What was he doing to her? What did he want of her? Well, it was just the aggravation of his 'See here!' She felt at this moment strangely and portentously afraid of him—had in her ears the hum of a sense that, should it come to that kind of tension, she must fly on the spot to Chalk Farm. Mixed with her dread and with her reflection was the idea that, if he wanted her so much as he seemed to show, it might be after all simply to do for him the 'anything' she had promised, the 'everything' she had thought it so fine to bring out to Mr. Mudge. He might want her to help him, might have some particular appeal; though, of a truth, his manner didn't denote that—denoted, on the contrary, an embarrassment, an indecision, something of a desire not so much to be helped as to be treated rather more nicely than she had treated him the other time. Yes, he considered quite probably that he had help rather to offer than to ask for. Still, none the less, when he again saw her free he continued to keep away from her; when he came back with his Guide it was Mr. Buckton he caught—it was from Mr. Buckton he obtained half-a-crown's-worth of stamps.

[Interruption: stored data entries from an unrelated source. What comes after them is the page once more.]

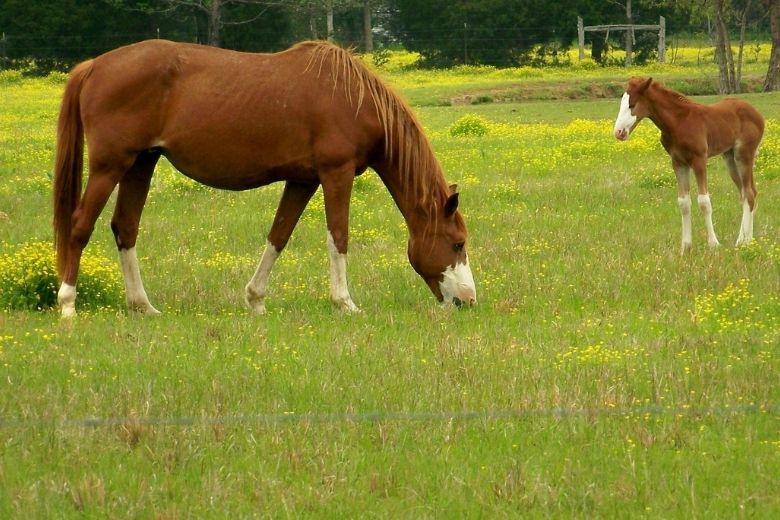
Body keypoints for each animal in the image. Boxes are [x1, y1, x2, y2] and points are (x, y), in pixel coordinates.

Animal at [51, 39, 476, 316]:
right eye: (457, 244)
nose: (469, 301)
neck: (354, 98)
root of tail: (93, 66)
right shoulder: (336, 173)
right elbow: (338, 237)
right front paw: (345, 304)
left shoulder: (303, 180)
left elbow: (279, 235)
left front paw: (255, 299)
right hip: (110, 165)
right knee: (80, 225)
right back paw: (68, 305)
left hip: (142, 163)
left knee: (125, 227)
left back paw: (143, 306)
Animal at [616, 76, 760, 253]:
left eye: (632, 105)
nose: (618, 132)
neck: (679, 122)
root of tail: (757, 114)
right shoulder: (678, 163)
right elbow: (683, 203)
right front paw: (685, 247)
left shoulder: (699, 160)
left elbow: (704, 201)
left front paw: (713, 244)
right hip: (729, 158)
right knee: (746, 193)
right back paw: (747, 239)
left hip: (744, 155)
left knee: (749, 193)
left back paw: (743, 241)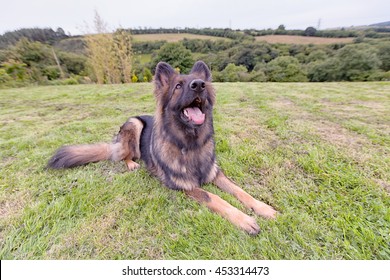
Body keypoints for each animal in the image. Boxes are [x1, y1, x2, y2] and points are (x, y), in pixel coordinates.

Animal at [47, 61, 276, 234]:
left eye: (200, 84)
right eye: (178, 86)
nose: (199, 85)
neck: (190, 144)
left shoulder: (215, 174)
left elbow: (240, 191)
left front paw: (264, 208)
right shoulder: (186, 186)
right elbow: (215, 197)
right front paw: (244, 219)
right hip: (134, 124)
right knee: (123, 155)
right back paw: (131, 164)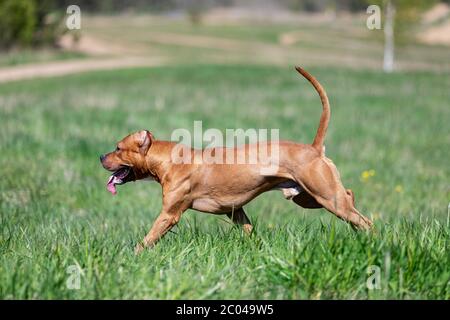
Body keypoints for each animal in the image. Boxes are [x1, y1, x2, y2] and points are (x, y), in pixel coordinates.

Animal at [101, 67, 372, 252]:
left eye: (118, 148)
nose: (101, 156)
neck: (168, 160)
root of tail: (314, 149)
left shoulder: (169, 215)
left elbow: (146, 241)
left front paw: (132, 257)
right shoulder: (235, 211)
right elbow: (249, 230)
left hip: (325, 197)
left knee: (363, 219)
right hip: (308, 198)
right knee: (350, 197)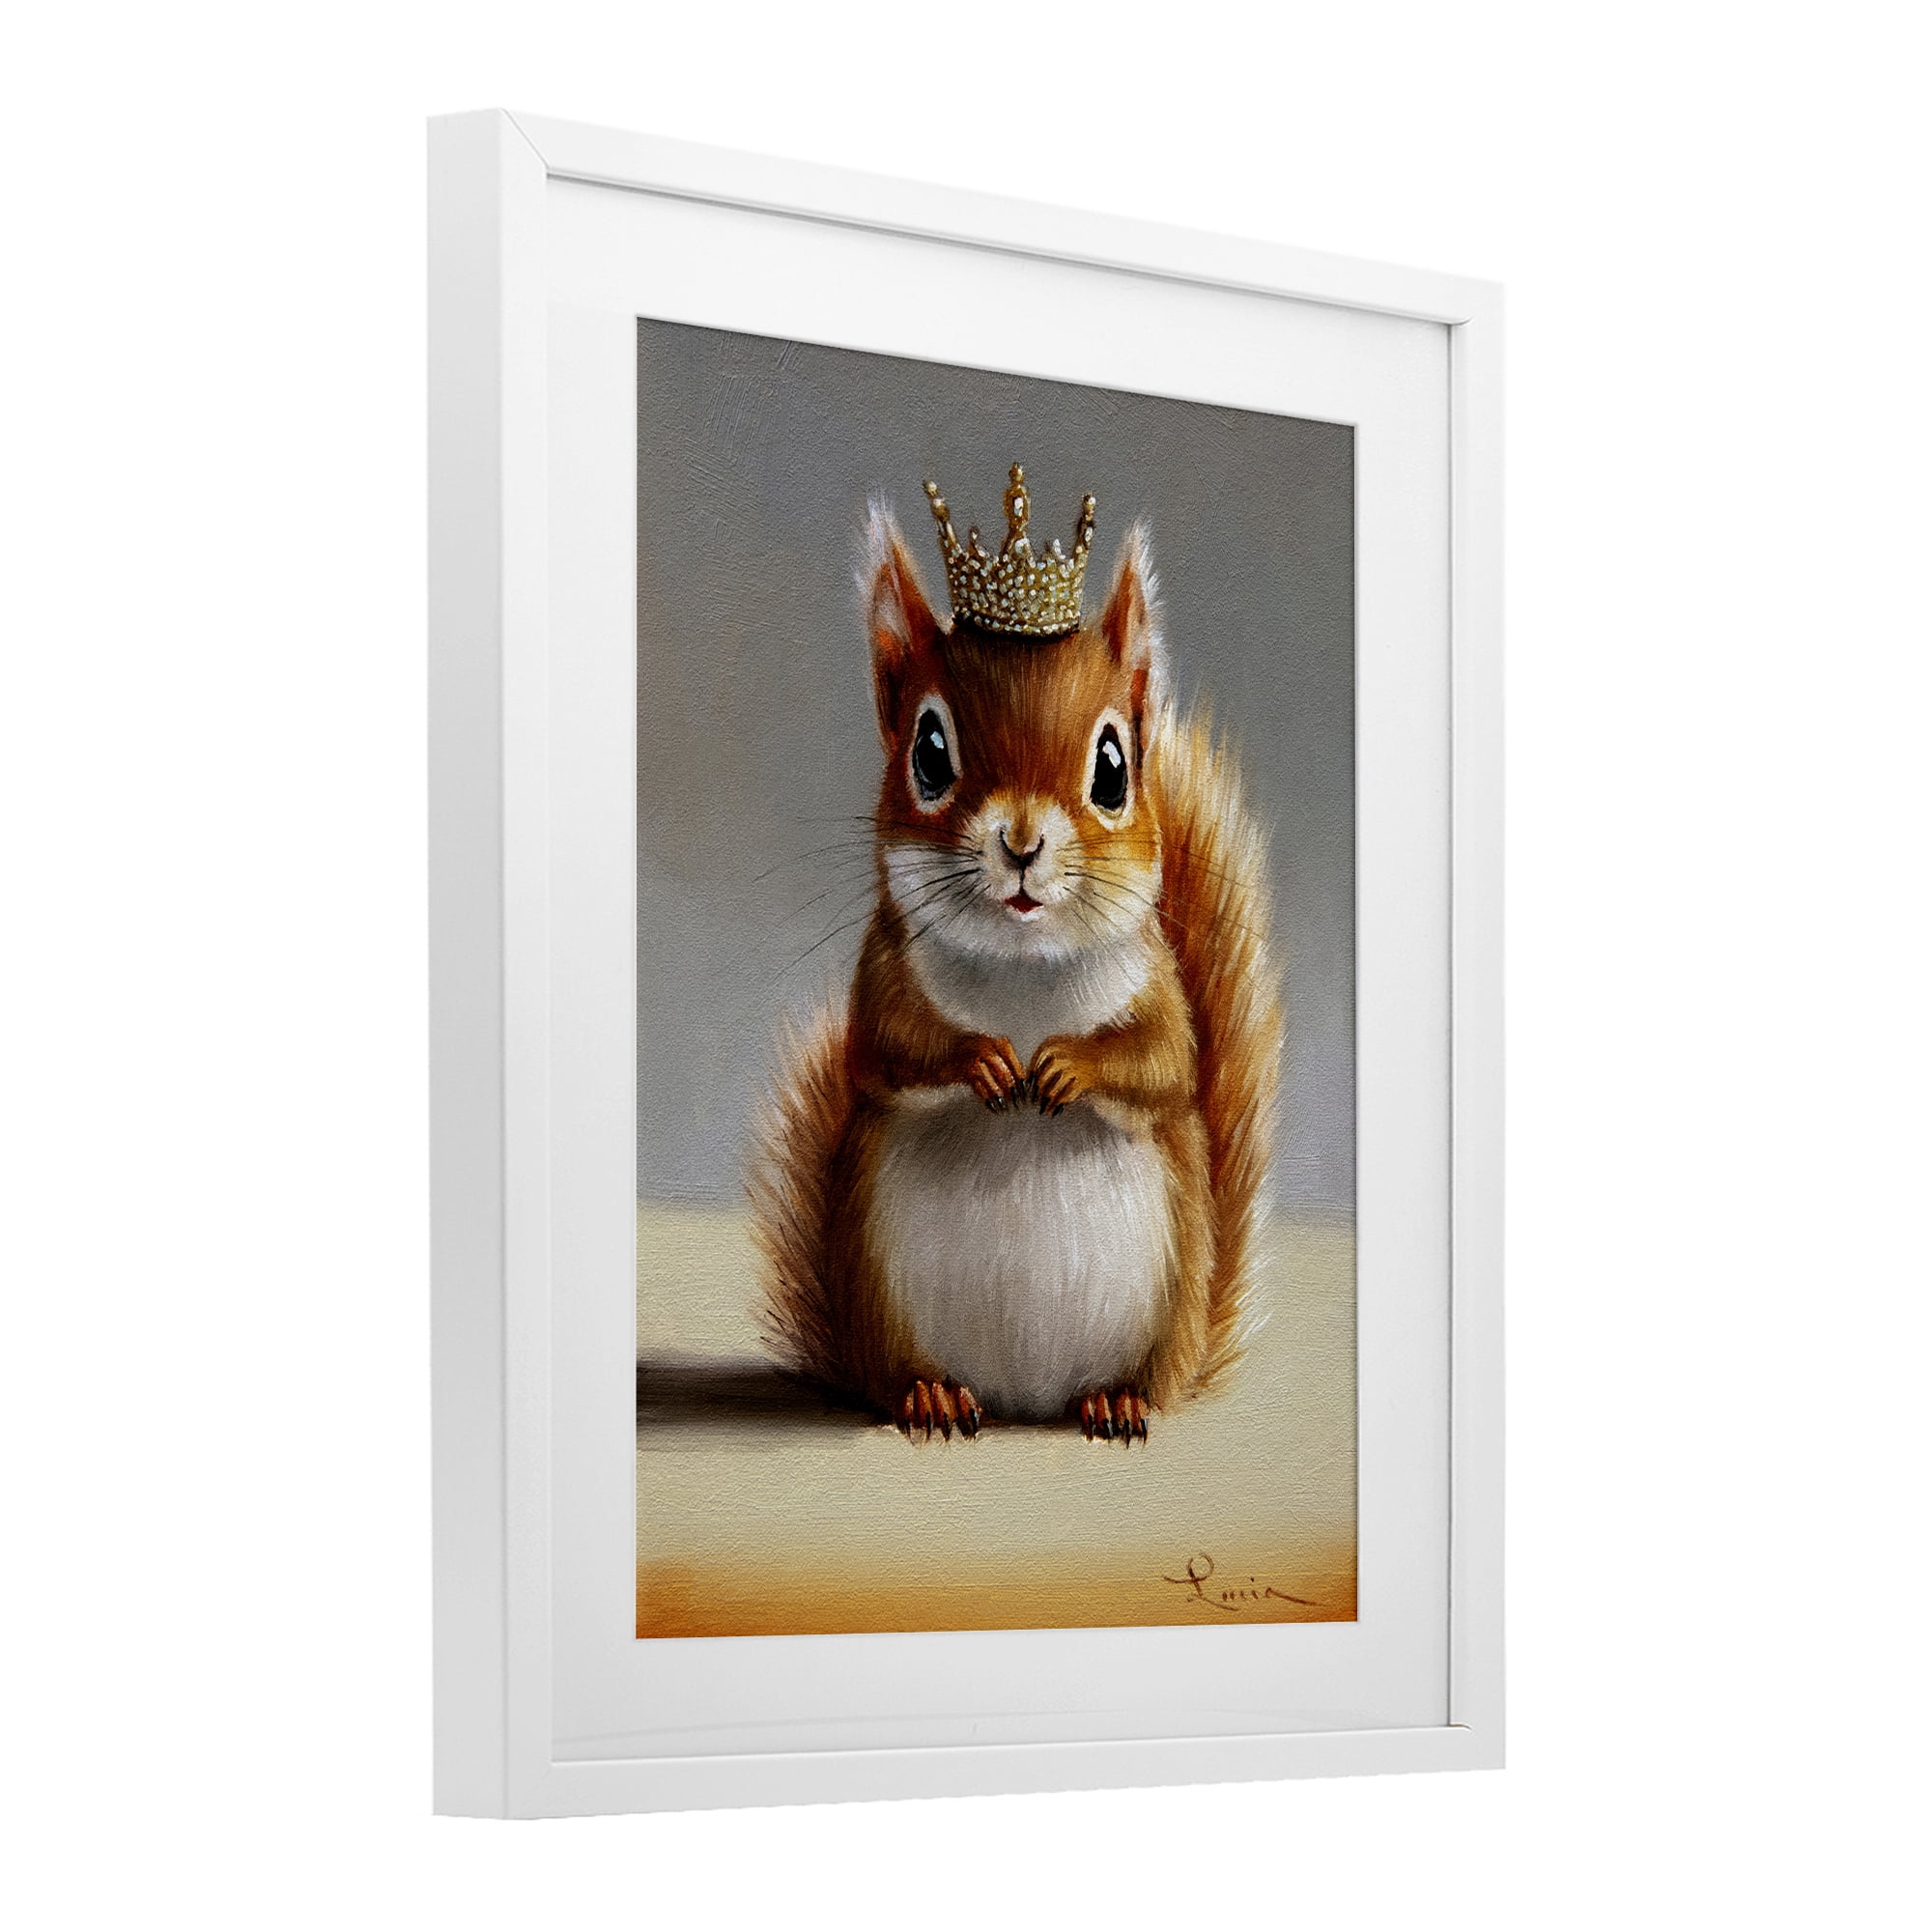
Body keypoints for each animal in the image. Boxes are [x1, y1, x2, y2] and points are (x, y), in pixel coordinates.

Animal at [749, 467, 1281, 1443]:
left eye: (1114, 767)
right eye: (928, 751)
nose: (1024, 844)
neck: (1024, 970)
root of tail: (1023, 1401)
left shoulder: (1159, 985)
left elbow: (1164, 1061)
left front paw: (1068, 1066)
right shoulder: (883, 973)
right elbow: (885, 1049)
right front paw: (984, 1060)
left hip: (1168, 1299)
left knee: (1138, 1381)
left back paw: (1118, 1399)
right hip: (879, 1290)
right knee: (903, 1379)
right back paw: (929, 1395)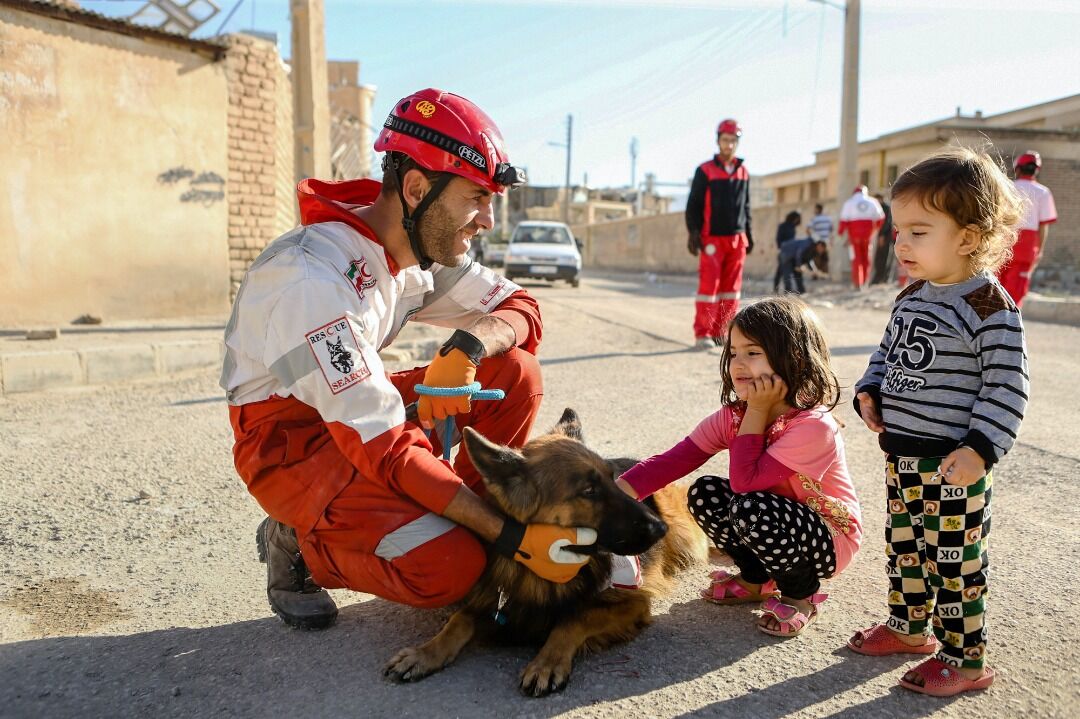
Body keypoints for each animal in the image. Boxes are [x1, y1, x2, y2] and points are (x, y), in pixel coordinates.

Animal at [382, 408, 708, 695]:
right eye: (589, 491)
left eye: (612, 478)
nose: (660, 528)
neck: (540, 573)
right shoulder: (498, 600)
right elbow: (459, 619)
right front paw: (425, 653)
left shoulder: (632, 604)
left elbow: (574, 618)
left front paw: (546, 664)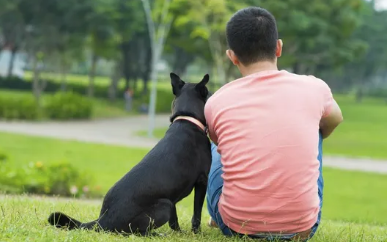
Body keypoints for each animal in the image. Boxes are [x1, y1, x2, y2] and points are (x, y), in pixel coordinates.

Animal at [48, 73, 214, 236]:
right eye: (207, 91)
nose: (213, 94)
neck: (186, 118)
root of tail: (101, 221)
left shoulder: (174, 196)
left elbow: (175, 221)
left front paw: (179, 232)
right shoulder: (202, 180)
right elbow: (196, 213)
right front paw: (196, 233)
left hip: (168, 203)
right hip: (164, 206)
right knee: (135, 232)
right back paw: (156, 234)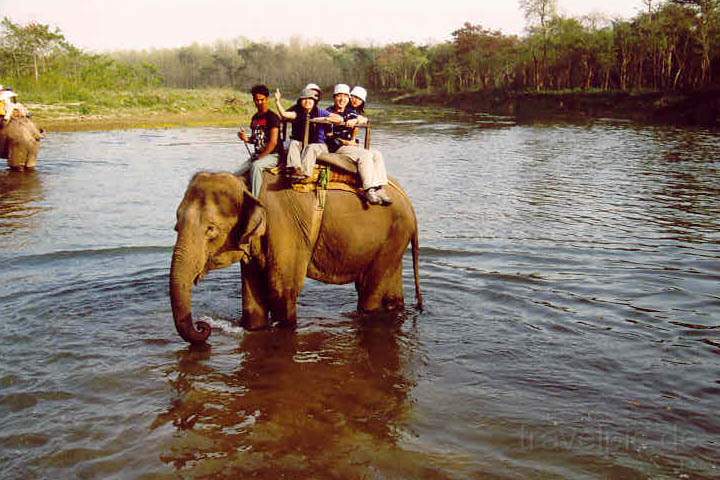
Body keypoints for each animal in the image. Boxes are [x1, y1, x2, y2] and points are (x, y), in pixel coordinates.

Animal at [172, 171, 422, 344]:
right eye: (176, 226)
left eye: (210, 230)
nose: (203, 326)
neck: (246, 183)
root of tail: (409, 202)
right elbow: (252, 294)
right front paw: (254, 327)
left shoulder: (285, 227)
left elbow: (281, 291)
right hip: (393, 241)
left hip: (394, 235)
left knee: (370, 292)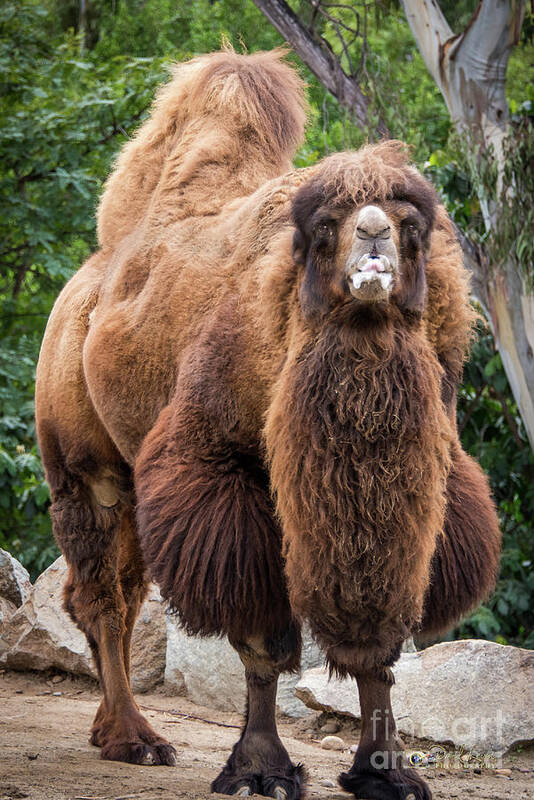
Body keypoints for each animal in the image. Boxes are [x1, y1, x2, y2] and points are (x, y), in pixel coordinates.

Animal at [36, 50, 502, 800]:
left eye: (411, 228)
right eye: (327, 227)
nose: (374, 235)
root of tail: (89, 279)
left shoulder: (425, 491)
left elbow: (380, 648)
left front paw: (387, 774)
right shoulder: (224, 470)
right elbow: (261, 633)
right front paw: (262, 770)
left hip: (130, 474)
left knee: (120, 591)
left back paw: (113, 734)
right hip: (87, 463)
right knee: (103, 592)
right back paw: (137, 739)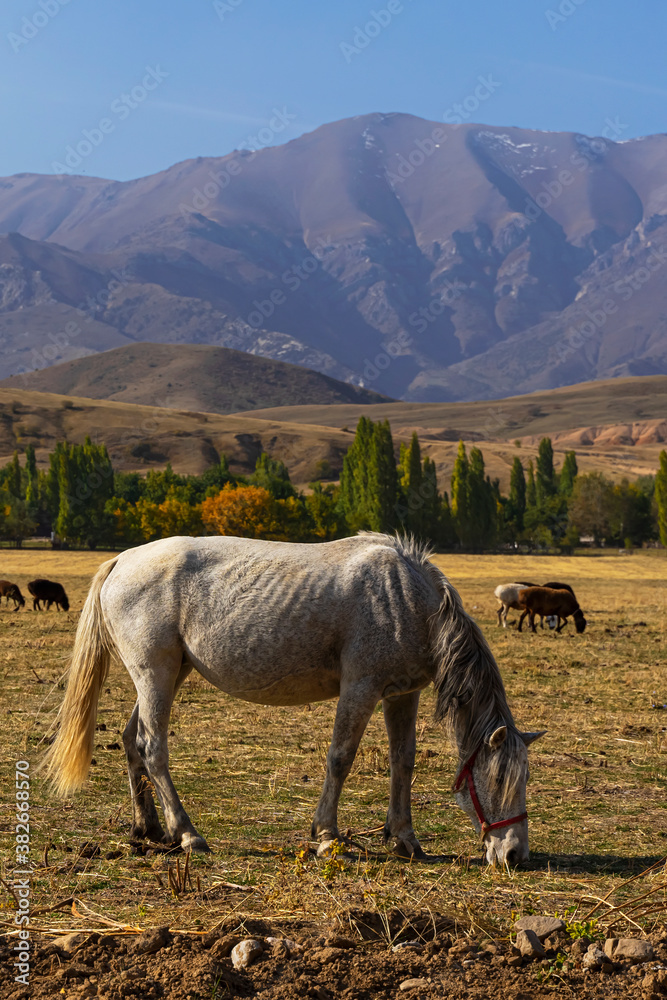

After asking for the stamps he asked, quite as a second thought, for a postal-order for ten shillings. What did he want with so many stamps when he wrote so few letters? How could he enclose a postal-order in a telegram? She expected him, the next thing, to go into the corner and make up one of his telegrams—half a dozen of them—on purpose to prolong his presence. She had so completely stopped looking at him that she could only guess his movements—guess even where his eyes rested. Finally she saw him make a dash that might have been towards the nook where the forms were hung; and at this she suddenly felt that she couldn't keep it up. The counter-clerk had just taken a telegram from a slavey, and, to give herself something to cover her, she snatched it out of his hand. The gesture was so violent that he gave her an odd look, and she also perceived that Mr. Buckton noticed it. The latter personage, with a quick stare at her, appeared for an instant to wonder whether his snatching it in his turn mightn't be the thing she would least like, and she anticipated this practical criticism by the frankest glare she had ever given him. It sufficed: this time it paralysed him; and she sought with her trophy the refuge of the sounder.